*What you are asked to do*:
Return each line of the records below as one string in a JSON list, one string per line, and omit any blank lines.

*Exercise materials*:
···

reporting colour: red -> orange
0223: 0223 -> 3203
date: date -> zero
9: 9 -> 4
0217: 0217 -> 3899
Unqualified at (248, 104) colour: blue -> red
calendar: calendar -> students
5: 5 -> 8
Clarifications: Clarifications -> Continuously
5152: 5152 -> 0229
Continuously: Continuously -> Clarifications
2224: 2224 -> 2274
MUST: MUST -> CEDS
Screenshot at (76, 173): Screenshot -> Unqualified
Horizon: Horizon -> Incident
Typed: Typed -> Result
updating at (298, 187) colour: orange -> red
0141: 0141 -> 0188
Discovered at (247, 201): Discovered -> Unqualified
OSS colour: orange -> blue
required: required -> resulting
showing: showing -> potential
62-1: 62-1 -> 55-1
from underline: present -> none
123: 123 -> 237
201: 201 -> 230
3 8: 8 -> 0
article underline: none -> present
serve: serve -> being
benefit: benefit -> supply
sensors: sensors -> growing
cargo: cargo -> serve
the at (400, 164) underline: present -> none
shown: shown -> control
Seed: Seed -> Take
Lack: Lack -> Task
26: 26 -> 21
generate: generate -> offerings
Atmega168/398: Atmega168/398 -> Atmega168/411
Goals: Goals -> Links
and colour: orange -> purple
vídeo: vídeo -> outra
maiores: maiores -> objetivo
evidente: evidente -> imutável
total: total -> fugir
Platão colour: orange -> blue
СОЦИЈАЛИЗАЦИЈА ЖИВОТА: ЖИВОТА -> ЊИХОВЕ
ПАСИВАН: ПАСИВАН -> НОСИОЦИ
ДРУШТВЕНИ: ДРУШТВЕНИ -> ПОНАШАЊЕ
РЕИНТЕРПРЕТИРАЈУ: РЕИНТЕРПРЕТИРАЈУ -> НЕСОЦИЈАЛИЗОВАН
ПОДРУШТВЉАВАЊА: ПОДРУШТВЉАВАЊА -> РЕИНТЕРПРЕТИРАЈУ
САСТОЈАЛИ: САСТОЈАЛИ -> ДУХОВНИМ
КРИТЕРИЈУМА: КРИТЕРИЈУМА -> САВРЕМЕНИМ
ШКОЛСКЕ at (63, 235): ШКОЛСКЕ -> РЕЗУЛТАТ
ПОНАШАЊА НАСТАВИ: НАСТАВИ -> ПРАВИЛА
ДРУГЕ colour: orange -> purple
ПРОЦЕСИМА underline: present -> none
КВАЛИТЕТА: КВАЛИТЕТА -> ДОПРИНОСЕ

···

*Exercise response*:
[
  "reporting colour: red -> orange",
  "0223: 0223 -> 3203",
  "date: date -> zero",
  "9: 9 -> 4",
  "0217: 0217 -> 3899",
  "Unqualified at (248, 104) colour: blue -> red",
  "calendar: calendar -> students",
  "5: 5 -> 8",
  "Clarifications: Clarifications -> Continuously",
  "5152: 5152 -> 0229",
  "Continuously: Continuously -> Clarifications",
  "2224: 2224 -> 2274",
  "MUST: MUST -> CEDS",
  "Screenshot at (76, 173): Screenshot -> Unqualified",
  "Horizon: Horizon -> Incident",
  "Typed: Typed -> Result",
  "updating at (298, 187) colour: orange -> red",
  "0141: 0141 -> 0188",
  "Discovered at (247, 201): Discovered -> Unqualified",
  "OSS colour: orange -> blue",
  "required: required -> resulting",
  "showing: showing -> potential",
  "62-1: 62-1 -> 55-1",
  "from underline: present -> none",
  "123: 123 -> 237",
  "201: 201 -> 230",
  "3 8: 8 -> 0",
  "article underline: none -> present",
  "serve: serve -> being",
  "benefit: benefit -> supply",
  "sensors: sensors -> growing",
  "cargo: cargo -> serve",
  "the at (400, 164) underline: present -> none",
  "shown: shown -> control",
  "Seed: Seed -> Take",
  "Lack: Lack -> Task",
  "26: 26 -> 21",
  "generate: generate -> offerings",
  "Atmega168/398: Atmega168/398 -> Atmega168/411",
  "Goals: Goals -> Links",
  "and colour: orange -> purple",
  "vídeo: vídeo -> outra",
  "maiores: maiores -> objetivo",
  "evidente: evidente -> imutável",
  "total: total -> fugir",
  "Platão colour: orange -> blue",
  "СОЦИЈАЛИЗАЦИЈА ЖИВОТА: ЖИВОТА -> ЊИХОВЕ",
  "ПАСИВАН: ПАСИВАН -> НОСИОЦИ",
  "ДРУШТВЕНИ: ДРУШТВЕНИ -> ПОНАШАЊЕ",
  "РЕИНТЕРПРЕТИРАЈУ: РЕИНТЕРПРЕТИРАЈУ -> НЕСОЦИЈАЛИЗОВАН",
  "ПОДРУШТВЉАВАЊА: ПОДРУШТВЉАВАЊА -> РЕИНТЕРПРЕТИРАЈУ",
  "САСТОЈАЛИ: САСТОЈАЛИ -> ДУХОВНИМ",
  "КРИТЕРИЈУМА: КРИТЕРИЈУМА -> САВРЕМЕНИМ",
  "ШКОЛСКЕ at (63, 235): ШКОЛСКЕ -> РЕЗУЛТАТ",
  "ПОНАШАЊА НАСТАВИ: НАСТАВИ -> ПРАВИЛА",
  "ДРУГЕ colour: orange -> purple",
  "ПРОЦЕСИМА underline: present -> none",
  "КВАЛИТЕТА: КВАЛИТЕТА -> ДОПРИНОСЕ"
]